(Stored data entries)
···
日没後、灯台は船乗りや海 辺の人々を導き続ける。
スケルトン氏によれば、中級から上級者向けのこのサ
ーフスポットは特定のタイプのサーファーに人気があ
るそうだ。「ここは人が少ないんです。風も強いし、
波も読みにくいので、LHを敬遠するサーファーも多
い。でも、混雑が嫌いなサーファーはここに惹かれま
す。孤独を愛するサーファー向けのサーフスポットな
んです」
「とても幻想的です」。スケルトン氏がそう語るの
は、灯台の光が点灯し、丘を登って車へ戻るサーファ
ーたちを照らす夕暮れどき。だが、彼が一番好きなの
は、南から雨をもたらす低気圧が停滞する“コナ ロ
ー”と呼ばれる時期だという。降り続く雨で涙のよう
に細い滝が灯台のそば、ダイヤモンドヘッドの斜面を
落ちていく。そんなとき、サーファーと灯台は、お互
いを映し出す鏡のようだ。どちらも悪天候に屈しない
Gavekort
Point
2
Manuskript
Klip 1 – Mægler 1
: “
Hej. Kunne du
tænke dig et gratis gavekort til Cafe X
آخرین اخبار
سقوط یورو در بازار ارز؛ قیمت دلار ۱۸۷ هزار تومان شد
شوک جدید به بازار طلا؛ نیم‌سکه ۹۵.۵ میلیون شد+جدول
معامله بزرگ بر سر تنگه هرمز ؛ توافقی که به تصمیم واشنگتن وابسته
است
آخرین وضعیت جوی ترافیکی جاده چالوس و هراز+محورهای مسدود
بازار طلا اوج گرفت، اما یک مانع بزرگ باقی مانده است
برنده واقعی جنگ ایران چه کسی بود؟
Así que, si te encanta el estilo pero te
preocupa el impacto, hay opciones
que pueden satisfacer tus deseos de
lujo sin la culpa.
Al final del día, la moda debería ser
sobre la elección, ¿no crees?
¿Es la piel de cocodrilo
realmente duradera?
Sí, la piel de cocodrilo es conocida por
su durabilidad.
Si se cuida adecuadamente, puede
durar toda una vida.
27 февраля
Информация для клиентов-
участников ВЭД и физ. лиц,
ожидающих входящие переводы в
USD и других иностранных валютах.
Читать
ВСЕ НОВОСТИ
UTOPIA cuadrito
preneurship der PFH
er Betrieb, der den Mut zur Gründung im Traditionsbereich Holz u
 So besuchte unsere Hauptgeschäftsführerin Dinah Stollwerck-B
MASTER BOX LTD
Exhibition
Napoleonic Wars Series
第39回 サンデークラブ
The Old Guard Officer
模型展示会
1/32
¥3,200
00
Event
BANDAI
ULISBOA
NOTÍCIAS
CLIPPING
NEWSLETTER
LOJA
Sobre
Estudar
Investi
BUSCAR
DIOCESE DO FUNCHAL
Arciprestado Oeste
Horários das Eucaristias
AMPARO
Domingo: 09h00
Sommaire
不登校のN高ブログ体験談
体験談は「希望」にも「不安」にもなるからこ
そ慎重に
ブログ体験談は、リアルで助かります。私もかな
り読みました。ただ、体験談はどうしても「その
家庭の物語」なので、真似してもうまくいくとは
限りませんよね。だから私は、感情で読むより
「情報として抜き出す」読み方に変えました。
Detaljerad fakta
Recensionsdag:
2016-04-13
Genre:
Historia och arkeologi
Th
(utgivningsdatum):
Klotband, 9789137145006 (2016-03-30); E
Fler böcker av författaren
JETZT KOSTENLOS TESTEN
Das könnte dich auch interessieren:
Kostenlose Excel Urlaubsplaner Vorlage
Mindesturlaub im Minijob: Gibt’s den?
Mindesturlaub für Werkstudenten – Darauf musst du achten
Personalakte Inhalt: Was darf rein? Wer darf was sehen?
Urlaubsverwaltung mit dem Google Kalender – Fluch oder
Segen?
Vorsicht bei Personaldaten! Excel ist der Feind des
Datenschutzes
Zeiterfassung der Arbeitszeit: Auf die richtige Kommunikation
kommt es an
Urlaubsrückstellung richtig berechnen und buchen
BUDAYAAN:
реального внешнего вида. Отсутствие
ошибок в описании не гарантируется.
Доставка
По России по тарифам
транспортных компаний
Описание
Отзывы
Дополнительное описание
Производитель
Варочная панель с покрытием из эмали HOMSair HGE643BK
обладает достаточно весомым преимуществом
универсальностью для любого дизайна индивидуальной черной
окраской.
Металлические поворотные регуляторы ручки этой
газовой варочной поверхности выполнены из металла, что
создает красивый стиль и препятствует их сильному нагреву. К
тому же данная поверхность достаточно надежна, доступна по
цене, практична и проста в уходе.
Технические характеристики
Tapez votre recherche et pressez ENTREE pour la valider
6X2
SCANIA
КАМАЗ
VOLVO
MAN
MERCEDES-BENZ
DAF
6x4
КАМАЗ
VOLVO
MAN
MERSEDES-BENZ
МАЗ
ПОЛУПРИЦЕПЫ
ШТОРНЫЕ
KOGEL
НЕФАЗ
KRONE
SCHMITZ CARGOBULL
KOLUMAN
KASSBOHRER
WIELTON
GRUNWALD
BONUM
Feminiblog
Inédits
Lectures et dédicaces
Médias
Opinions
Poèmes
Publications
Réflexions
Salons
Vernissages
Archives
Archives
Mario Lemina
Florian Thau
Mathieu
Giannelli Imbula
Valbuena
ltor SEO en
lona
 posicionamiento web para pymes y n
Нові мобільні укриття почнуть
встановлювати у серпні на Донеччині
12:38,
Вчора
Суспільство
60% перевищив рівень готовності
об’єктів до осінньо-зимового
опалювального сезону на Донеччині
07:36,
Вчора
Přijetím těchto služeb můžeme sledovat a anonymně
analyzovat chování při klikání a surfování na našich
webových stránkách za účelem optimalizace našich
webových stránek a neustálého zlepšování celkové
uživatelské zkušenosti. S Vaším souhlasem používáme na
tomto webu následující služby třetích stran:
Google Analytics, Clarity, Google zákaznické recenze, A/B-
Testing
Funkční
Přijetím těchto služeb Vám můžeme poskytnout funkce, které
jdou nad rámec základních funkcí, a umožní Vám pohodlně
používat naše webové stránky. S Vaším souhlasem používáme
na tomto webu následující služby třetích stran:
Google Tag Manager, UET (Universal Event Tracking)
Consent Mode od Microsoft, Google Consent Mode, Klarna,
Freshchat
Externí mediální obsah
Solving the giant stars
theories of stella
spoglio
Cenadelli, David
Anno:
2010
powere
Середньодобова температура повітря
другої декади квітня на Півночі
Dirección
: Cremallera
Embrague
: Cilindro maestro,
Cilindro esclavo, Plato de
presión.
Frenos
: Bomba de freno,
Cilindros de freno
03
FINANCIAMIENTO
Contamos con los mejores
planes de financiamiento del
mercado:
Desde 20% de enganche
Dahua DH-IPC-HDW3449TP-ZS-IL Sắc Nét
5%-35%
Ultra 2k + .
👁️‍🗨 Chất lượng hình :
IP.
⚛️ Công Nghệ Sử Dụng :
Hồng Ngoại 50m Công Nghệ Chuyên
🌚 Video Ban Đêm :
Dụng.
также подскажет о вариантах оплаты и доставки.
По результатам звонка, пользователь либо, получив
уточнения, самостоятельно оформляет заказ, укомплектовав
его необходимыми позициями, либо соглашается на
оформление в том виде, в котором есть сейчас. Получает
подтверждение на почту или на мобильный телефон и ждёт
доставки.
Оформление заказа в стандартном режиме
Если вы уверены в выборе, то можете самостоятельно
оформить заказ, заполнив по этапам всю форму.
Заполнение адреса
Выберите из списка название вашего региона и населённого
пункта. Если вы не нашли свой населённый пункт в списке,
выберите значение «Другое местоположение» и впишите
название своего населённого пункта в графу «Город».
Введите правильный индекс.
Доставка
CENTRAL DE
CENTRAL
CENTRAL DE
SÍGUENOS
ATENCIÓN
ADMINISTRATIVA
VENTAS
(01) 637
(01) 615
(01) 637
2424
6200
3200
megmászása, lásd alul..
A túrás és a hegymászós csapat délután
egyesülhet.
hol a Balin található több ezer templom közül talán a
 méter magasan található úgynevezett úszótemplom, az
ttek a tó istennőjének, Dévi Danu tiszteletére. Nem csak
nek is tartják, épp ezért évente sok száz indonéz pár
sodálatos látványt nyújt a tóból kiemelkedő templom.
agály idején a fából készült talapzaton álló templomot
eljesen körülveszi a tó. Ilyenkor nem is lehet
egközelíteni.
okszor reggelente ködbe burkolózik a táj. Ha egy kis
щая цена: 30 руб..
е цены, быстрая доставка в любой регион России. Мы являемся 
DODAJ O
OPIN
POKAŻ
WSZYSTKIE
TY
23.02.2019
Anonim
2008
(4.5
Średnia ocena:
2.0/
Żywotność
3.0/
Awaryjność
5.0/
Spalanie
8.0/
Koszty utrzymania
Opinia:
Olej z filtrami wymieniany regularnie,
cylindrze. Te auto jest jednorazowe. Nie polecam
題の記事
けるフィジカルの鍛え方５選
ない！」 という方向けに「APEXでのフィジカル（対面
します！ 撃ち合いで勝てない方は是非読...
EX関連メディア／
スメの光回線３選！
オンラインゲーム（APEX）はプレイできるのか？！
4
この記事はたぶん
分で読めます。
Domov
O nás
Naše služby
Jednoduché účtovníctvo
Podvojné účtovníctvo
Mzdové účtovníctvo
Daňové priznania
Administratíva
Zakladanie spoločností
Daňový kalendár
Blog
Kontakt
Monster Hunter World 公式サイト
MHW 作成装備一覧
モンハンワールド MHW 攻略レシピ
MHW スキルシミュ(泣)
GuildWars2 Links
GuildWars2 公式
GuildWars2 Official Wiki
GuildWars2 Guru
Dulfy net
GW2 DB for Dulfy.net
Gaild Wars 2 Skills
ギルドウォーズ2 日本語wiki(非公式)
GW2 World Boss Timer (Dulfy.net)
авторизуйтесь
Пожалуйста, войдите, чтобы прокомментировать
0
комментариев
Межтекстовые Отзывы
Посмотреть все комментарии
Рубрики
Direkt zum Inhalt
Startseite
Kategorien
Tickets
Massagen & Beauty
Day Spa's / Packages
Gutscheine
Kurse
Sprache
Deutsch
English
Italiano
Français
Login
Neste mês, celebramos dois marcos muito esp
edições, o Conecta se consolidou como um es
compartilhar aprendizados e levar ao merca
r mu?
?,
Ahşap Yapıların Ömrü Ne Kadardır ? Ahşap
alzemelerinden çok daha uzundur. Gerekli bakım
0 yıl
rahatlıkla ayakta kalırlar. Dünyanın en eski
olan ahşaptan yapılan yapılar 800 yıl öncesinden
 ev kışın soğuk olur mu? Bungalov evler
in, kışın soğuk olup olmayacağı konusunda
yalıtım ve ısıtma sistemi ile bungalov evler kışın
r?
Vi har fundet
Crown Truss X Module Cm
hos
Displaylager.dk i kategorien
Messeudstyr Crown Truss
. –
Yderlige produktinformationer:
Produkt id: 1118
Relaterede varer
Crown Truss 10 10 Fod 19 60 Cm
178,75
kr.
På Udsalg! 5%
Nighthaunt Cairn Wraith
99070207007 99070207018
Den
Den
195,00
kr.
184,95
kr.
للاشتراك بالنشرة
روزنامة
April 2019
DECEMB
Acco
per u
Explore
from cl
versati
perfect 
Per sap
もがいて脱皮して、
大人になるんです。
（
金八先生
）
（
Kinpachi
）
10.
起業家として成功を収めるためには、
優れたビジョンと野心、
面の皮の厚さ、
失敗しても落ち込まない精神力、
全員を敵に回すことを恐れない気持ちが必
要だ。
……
···
REQUIRED ACTION → Transcribe the records line for line from the very first line through the line that contains "ーたちを照らす夕暮れどき。だが、彼が一番好きなの", including that line.

ANSWER TO THIS PROBLEM →
日没後、灯台は船乗りや海 辺の人々を導き続ける。
スケルトン氏によれば、中級から上級者向けのこのサ
ーフスポットは特定のタイプのサーファーに人気があ
るそうだ。「ここは人が少ないんです。風も強いし、
波も読みにくいので、LHを敬遠するサーファーも多
い。でも、混雑が嫌いなサーファーはここに惹かれま
す。孤独を愛するサーファー向けのサーフスポットな
んです」
「とても幻想的です」。スケルトン氏がそう語るの
は、灯台の光が点灯し、丘を登って車へ戻るサーファ
ーたちを照らす夕暮れどき。だが、彼が一番好きなの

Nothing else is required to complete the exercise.